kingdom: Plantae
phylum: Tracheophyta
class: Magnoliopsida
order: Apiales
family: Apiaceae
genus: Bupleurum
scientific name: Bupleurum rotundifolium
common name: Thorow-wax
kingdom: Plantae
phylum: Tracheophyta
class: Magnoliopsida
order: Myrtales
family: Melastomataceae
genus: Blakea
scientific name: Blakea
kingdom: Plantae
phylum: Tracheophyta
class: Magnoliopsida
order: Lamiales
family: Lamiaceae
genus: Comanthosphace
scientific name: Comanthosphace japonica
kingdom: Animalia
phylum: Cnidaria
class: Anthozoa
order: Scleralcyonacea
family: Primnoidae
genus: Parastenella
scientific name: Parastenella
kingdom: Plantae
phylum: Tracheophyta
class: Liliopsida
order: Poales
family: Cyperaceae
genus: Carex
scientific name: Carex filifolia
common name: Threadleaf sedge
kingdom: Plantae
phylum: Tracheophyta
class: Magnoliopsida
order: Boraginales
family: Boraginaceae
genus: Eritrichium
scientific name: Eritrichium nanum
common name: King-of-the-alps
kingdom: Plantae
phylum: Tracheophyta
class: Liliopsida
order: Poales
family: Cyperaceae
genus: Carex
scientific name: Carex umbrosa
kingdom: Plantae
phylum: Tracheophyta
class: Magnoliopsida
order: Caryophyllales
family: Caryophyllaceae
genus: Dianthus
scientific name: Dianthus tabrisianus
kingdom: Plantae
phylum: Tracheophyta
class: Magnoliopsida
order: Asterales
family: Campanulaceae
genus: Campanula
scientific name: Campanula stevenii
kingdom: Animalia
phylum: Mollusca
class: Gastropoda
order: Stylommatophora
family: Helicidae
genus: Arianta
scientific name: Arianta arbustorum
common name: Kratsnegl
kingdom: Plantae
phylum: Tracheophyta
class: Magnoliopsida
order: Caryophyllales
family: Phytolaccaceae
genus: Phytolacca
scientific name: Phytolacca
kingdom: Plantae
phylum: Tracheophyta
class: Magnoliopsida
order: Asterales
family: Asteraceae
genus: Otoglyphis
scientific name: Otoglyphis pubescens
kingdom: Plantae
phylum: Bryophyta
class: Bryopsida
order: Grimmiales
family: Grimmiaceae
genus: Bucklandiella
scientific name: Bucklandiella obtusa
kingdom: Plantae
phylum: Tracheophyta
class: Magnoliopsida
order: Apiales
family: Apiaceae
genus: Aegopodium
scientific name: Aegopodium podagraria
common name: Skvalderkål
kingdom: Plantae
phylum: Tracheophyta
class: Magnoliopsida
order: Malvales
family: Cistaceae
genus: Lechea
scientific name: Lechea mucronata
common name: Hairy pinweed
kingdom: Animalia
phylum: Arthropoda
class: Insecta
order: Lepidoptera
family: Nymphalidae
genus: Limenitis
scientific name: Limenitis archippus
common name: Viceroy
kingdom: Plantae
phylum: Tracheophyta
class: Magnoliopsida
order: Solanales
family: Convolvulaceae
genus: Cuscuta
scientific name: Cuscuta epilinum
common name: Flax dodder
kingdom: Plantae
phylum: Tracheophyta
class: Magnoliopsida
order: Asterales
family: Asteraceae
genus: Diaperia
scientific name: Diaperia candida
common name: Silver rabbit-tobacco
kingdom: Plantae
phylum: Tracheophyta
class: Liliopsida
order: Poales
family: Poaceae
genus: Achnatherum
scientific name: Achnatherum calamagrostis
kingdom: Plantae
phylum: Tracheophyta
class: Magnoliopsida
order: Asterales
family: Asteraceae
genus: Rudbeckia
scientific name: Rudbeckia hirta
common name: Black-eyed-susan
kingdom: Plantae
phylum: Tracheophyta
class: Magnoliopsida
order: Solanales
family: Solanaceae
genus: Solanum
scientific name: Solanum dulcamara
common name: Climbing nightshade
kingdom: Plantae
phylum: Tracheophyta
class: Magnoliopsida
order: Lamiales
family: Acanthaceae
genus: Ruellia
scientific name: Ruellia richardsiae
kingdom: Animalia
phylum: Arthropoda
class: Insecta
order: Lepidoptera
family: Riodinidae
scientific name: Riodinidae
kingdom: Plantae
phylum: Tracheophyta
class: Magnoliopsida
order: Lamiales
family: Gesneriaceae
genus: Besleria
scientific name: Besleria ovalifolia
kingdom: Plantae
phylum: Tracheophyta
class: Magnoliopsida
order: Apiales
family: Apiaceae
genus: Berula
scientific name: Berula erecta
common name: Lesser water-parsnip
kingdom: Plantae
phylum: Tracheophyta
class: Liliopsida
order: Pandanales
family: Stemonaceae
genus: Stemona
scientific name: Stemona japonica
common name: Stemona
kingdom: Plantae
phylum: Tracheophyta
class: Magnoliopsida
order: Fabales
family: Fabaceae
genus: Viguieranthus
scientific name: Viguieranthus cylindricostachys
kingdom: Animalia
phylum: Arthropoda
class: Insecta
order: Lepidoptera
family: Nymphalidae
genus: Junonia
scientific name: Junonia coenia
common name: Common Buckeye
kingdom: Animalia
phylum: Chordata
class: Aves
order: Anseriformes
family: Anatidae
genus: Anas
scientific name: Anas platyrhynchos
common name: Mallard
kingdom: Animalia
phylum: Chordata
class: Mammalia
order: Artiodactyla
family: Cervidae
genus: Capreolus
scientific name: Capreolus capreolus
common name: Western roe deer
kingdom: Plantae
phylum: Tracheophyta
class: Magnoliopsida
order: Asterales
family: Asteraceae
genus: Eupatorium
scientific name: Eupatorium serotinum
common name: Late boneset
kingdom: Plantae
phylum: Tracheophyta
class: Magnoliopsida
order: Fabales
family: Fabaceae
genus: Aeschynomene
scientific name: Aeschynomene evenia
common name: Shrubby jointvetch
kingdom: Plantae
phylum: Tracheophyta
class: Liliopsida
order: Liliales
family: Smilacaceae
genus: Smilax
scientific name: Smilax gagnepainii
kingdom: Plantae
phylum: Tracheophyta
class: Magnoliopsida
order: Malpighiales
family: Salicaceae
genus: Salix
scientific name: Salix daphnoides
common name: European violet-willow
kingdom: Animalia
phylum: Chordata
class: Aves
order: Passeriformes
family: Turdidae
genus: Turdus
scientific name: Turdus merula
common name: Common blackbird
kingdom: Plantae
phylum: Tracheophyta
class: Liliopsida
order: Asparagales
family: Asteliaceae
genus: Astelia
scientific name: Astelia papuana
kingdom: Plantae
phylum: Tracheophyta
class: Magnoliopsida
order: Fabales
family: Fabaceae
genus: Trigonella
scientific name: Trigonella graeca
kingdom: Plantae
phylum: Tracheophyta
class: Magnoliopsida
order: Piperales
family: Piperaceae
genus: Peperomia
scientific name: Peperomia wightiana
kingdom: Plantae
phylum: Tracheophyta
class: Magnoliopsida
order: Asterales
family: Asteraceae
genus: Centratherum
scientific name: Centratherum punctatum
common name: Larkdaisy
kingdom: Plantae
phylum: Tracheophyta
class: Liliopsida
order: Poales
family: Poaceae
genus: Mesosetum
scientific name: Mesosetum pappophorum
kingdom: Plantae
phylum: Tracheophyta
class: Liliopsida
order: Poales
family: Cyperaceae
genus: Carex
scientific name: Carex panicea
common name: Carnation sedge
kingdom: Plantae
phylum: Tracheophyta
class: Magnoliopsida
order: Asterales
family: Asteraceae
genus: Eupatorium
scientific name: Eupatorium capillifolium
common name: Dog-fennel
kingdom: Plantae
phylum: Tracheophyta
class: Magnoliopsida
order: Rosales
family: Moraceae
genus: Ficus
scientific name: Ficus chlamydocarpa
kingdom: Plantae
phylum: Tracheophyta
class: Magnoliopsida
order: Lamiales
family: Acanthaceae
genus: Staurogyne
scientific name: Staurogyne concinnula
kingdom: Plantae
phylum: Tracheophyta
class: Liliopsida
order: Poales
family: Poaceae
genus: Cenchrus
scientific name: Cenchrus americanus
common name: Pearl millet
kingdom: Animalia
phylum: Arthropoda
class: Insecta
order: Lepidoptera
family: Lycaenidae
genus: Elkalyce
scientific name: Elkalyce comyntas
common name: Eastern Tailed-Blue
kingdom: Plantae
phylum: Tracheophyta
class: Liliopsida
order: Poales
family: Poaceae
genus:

▶ [WHAT IS NEEDED] Reproduce the entries verbatim, beginning at the line that contains "genus: Diaperia" and ending after the line that contains "family: Anatidae", with both lines included.

▶ [OUTPUT]
genus: Diaperia
scientific name: Diaperia candida
common name: Silver rabbit-tobacco
kingdom: Plantae
phylum: Tracheophyta
class: Liliopsida
order: Poales
family: Poaceae
genus: Achnatherum
scientific name: Achnatherum calamagrostis
kingdom: Plantae
phylum: Tracheophyta
class: Magnoliopsida
order: Asterales
family: Asteraceae
genus: Rudbeckia
scientific name: Rudbeckia hirta
common name: Black-eyed-susan
kingdom: Plantae
phylum: Tracheophyta
class: Magnoliopsida
order: Solanales
family: Solanaceae
genus: Solanum
scientific name: Solanum dulcamara
common name: Climbing nightshade
kingdom: Plantae
phylum: Tracheophyta
class: Magnoliopsida
order: Lamiales
family: Acanthaceae
genus: Ruellia
scientific name: Ruellia richardsiae
kingdom: Animalia
phylum: Arthropoda
class: Insecta
order: Lepidoptera
family: Riodinidae
scientific name: Riodinidae
kingdom: Plantae
phylum: Tracheophyta
class: Magnoliopsida
order: Lamiales
family: Gesneriaceae
genus: Besleria
scientific name: Besleria ovalifolia
kingdom: Plantae
phylum: Tracheophyta
class: Magnoliopsida
order: Apiales
family: Apiaceae
genus: Berula
scientific name: Berula erecta
common name: Lesser water-parsnip
kingdom: Plantae
phylum: Tracheophyta
class: Liliopsida
order: Pandanales
family: Stemonaceae
genus: Stemona
scientific name: Stemona japonica
common name: Stemona
kingdom: Plantae
phylum: Tracheophyta
class: Magnoliopsida
order: Fabales
family: Fabaceae
genus: Viguieranthus
scientific name: Viguieranthus cylindricostachys
kingdom: Animalia
phylum: Arthropoda
class: Insecta
order: Lepidoptera
family: Nymphalidae
genus: Junonia
scientific name: Junonia coenia
common name: Common Buckeye
kingdom: Animalia
phylum: Chordata
class: Aves
order: Anseriformes
family: Anatidae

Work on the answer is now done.